The common juniper may be a shrub or small tree. This is one of the most commonly found junipers throughout the world. It’s typically found in dry, rocky, wooded hillsides or exposed slopes. The oil from the fleshy cones is used as flavoring and to make gin. 

This species is native to the Chicago Region according to Swink and Wilhelm’s Plants of the Chicago Region, with updates made according to current research.    

  • Family (English) Cypress
  • Family (botanic) Cupressaceae
  • Tree or plant type Tree, Shrub
  • Native locale Chicago area, Illinois, North America
  • Size range Compact tree (10-15 feet), Large shrub (more than 8 feet), Medium shrub (5-8 feet), Small tree (15-25 feet)
  • Light exposure Full sun (6 hrs direct light daily)
  • Hardiness zones Zone 2, Zone 3, Zone 4, Zone 5 (Chicago), Zone 6, Zone 7, Zone 8
  • Soil preference Acid soil, Alkaline soil
  • Tolerances Alkaline soil, Dry sites, Road salt
  • Season of interest early fall, early spring, early summer, early winter, late fall, late spring, late summer, late winter, mid fall, mid spring, midsummer, midwinter
  • Flower color and fragrance Inconspicuous
  • Shape or form Irregular, Upright
  • Growth rate Slow

Size & Form:

Common juniper is a low spreading shrub or tree. Although its size varies by cultivar, it is typically 5 to 10 feet high and 8 to 12 feet wide with ascending branches.

Native geographic location and habitat:

C-Value: 10 Found throughout North America, into northern Mexico, Europe and Asia.

Attracts birds & Butterflies:

Birds eat the fleshy cones and disperse seeds.

Bark color and texture:

Bark is reddish brown peeling off in strips.

Leaf or needle arrangement, size, shape, and texture:

Awl-shaped leaves are sharply pointed and spreading at a wide angle from the base, in whorls of three. Needles last on the plant for three years before shedding. Color is gray-green to blue- green in summer, turning yellow-green in winter.

Flower arrangement, shape, and size:

Flowers are dioecious, with male and female on separate plants and are wind pollinated.

Fruit, cone, nut, and seed descriptions:

Female fruit is a purple-black berry-like cone with a bloomy, blue waxy coating. The seeds are dispersed by birds.  Fruit is a diuretic and used to flavor gin.

Plant care:

Prefers open, sunny locations in light, sandy to well-drained soils. It is pH adaptable and has a good tolerance for windy sites. Do not prune into the center dead zone as that will not generate any new growth.
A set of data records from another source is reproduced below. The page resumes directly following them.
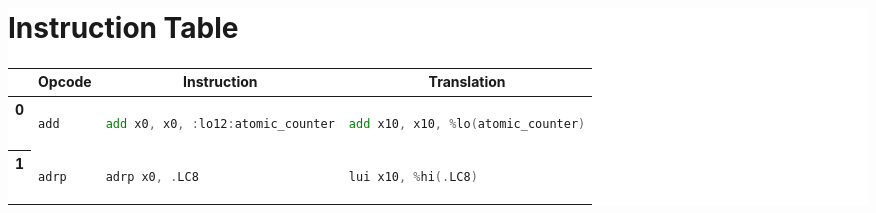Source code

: # Instruction Table

<table>
<thead>
<tr>
<th></th>
<th>Opcode</th>
<th>Instruction</th>
<th>Translation</th>
</tr>
</thead>
<tbody>
<tr>
<th>0</th>
<td>

```
add
```

</td>
<td>

```asm
add x0, x0, :lo12:atomic_counter
```

</td>
<td>

```asm
add x10, x10, %lo(atomic_counter)
```

</td>
</tr>
<tr>
<th>1</th>
<td>

```asm
adrp
```

</td>
<td>

```asm
adrp x0, .LC8
```

</td>
<td>

```asm
lui x10, %hi(.LC8)
```
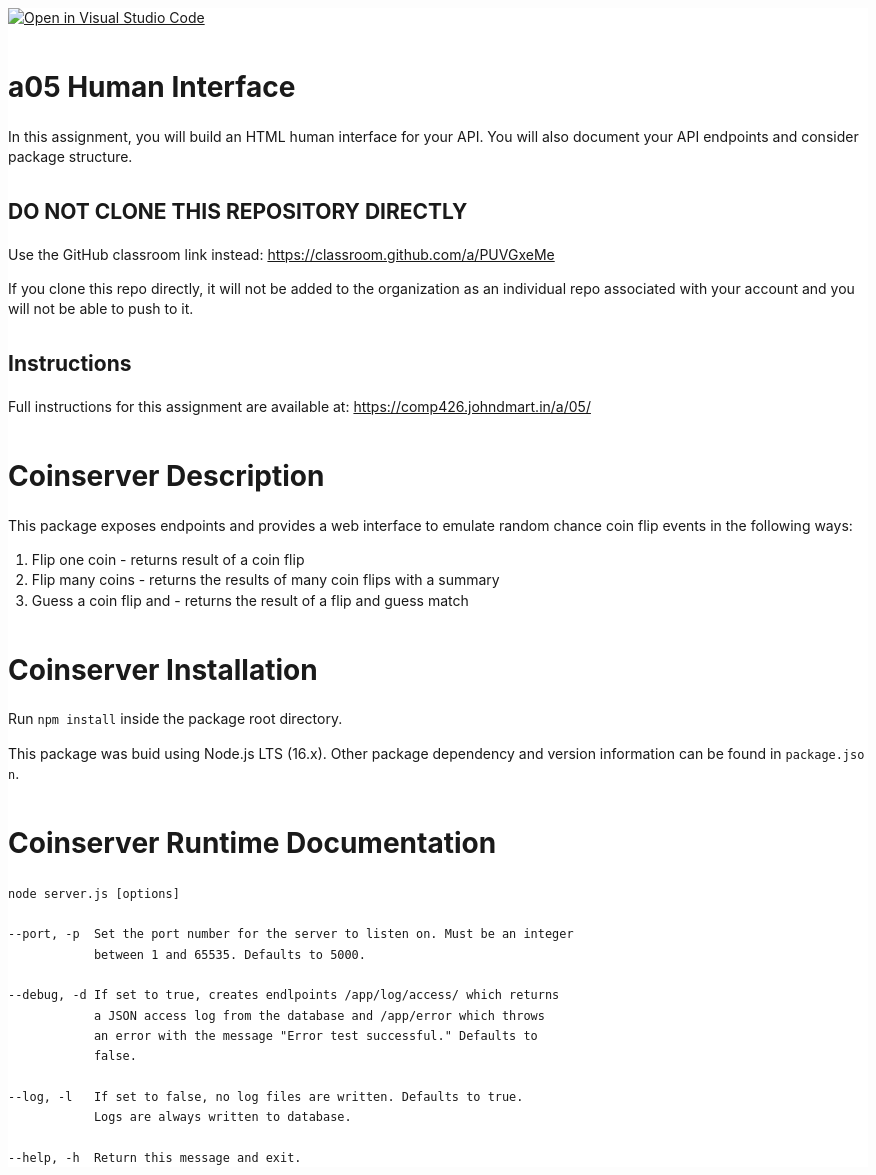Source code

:[![Open in Visual Studio Code](https://classroom.github.com/assets/open-in-vscode-c66648af7eb3fe8bc4f294546bfd86ef473780cde1dea487d3c4ff354943c9ae.svg)](https://classroom.github.com/online_ide?assignment_repo_id=7652644&assignment_repo_type=AssignmentRepo)
# a05 Human Interface

In this assignment, you will build an HTML human interface for your API. You will also document your API endpoints and consider package structure.

## DO NOT CLONE THIS REPOSITORY DIRECTLY

Use the GitHub classroom link instead: https://classroom.github.com/a/PUVGxeMe

If you clone this repo directly, it will not be added to the organization as an individual repo associated with your account and you will not be able to push to it.

## Instructions

Full instructions for this assignment are available at: https://comp426.johndmart.in/a/05/



# Coinserver Description

This package exposes endpoints and provides a web interface to emulate random chance coin flip events in the following ways:

1. Flip one coin - returns result of a coin flip
2. Flip many coins - returns the results of many coin flips with a summary
3. Guess a coin flip and - returns the result of a flip and guess match

# Coinserver Installation

Run `npm install` inside the package root directory.

This package was buid using Node.js LTS (16.x).
Other package dependency and version information can be found in `package.json`.

# Coinserver Runtime Documentation
```
node server.js [options]

--port, -p	Set the port number for the server to listen on. Must be an integer
            between 1 and 65535. Defaults to 5000.

--debug, -d If set to true, creates endlpoints /app/log/access/ which returns
            a JSON access log from the database and /app/error which throws 
            an error with the message "Error test successful." Defaults to 
            false.

--log, -l   If set to false, no log files are written. Defaults to true.
            Logs are always written to database.

--help, -h	Return this message and exit.
```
List of pests, diseases, tolerances and resistance:

Susceptible to juniper blight, twig blight, cedar-apple-rust, scale, mites, aphids, bagworms and many other insect and disease problems. Tolerant of black walnut toxicity.

This plant is a cultivar of a species that is native to the Chicago Region according to Swink and Wilhelm’s Plants of the Chicago Region, with updates made according to current research. Cultivars are plants produced in cultivation by selective breeding or via vegetative propagation from wild plants identified to have desirable traits.

‘Aurea’ (Juniperus communis ‘Aurea’):

A low-growing shrub, 10 inches high by 5 to 6 feet wide.  New needles emerge bright yellow fading to gold in winter.

Blueberry Delight™ (Juniperus communis ‘AmiDak’):

A dense, low-growing, and spreading juniper, this cultivar reaches 1 to 1 1/2 feet high and 4 to 5 feet wide. Dark green needles have a silver-blue band; female plants produce bloomy black fruit.

‘Compressa (Juniperus communis ‘Compressa’):

With an upright, narrow form, Compressa grows 2 to 3  feet high and 4-6 feet wide.